Copy out the text lines of every row below word for word, leaving the pictures out of your answer.

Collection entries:

____________

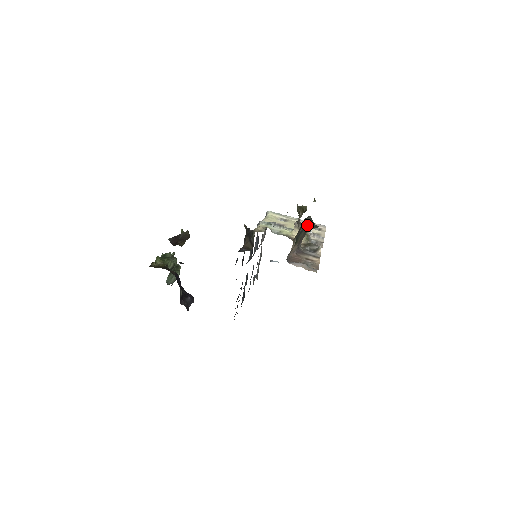
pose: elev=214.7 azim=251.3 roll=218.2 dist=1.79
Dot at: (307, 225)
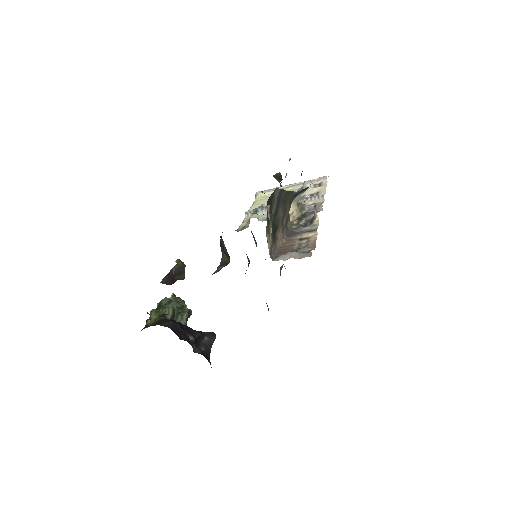
Dot at: (281, 200)
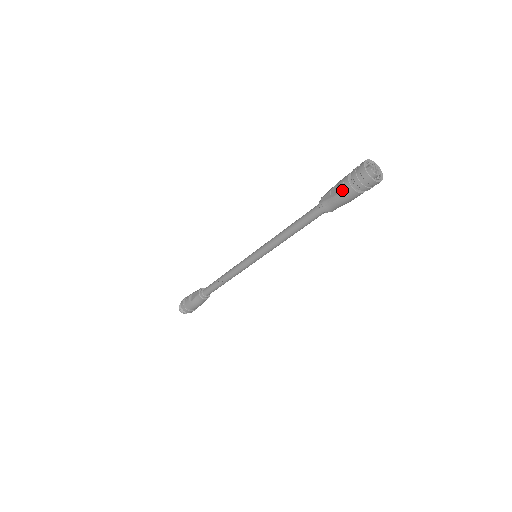
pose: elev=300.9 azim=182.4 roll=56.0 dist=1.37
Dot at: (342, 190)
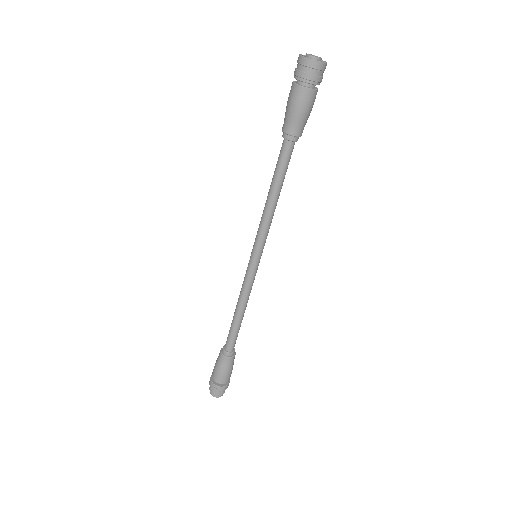
Dot at: (289, 94)
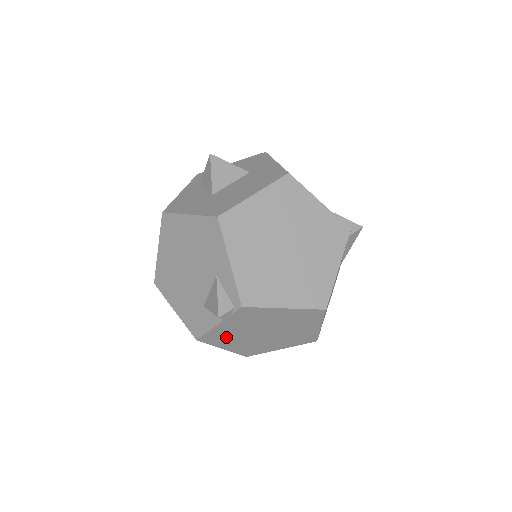
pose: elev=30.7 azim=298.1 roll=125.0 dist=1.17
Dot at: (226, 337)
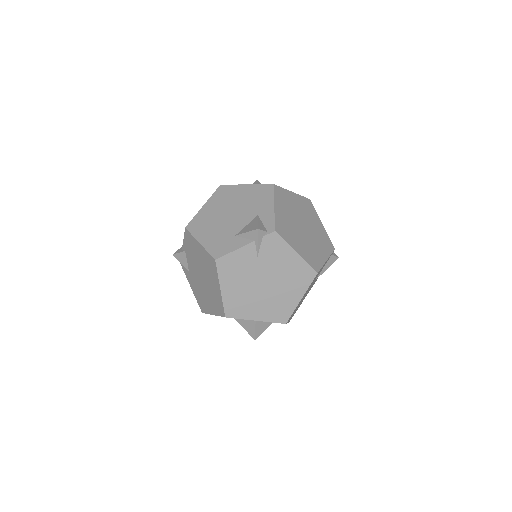
Dot at: (236, 270)
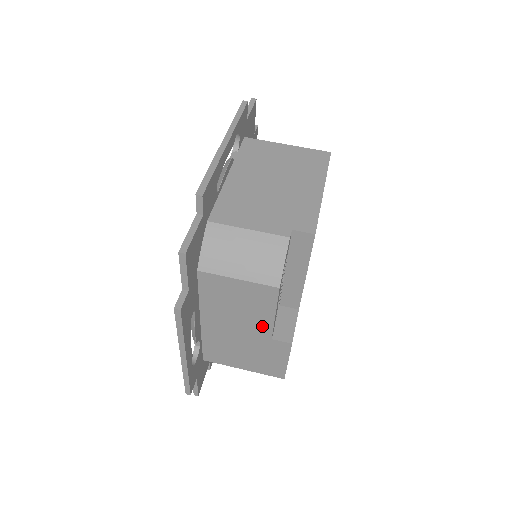
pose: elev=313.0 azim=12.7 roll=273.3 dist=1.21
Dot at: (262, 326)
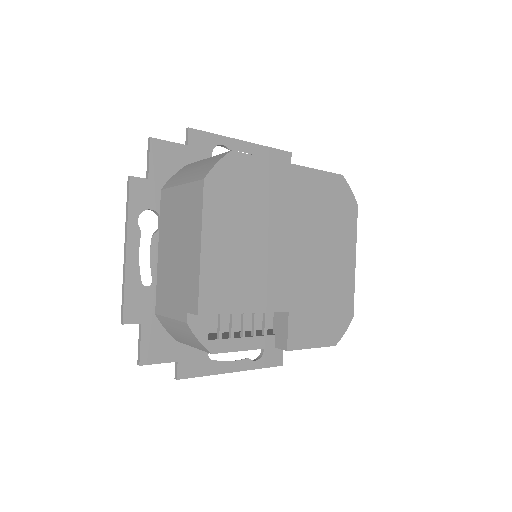
Dot at: occluded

____________

_Task answer_.
pose: elev=214.7 azim=251.3 roll=218.2 dist=1.79
Dot at: (307, 225)
Dot at: (281, 200)
pose: elev=300.9 azim=182.4 roll=56.0 dist=1.37
Dot at: (342, 190)
Dot at: (289, 94)
pose: elev=30.7 azim=298.1 roll=125.0 dist=1.17
Dot at: (226, 337)
Dot at: (236, 270)
pose: elev=313.0 azim=12.7 roll=273.3 dist=1.21
Dot at: (262, 326)
Dot at: occluded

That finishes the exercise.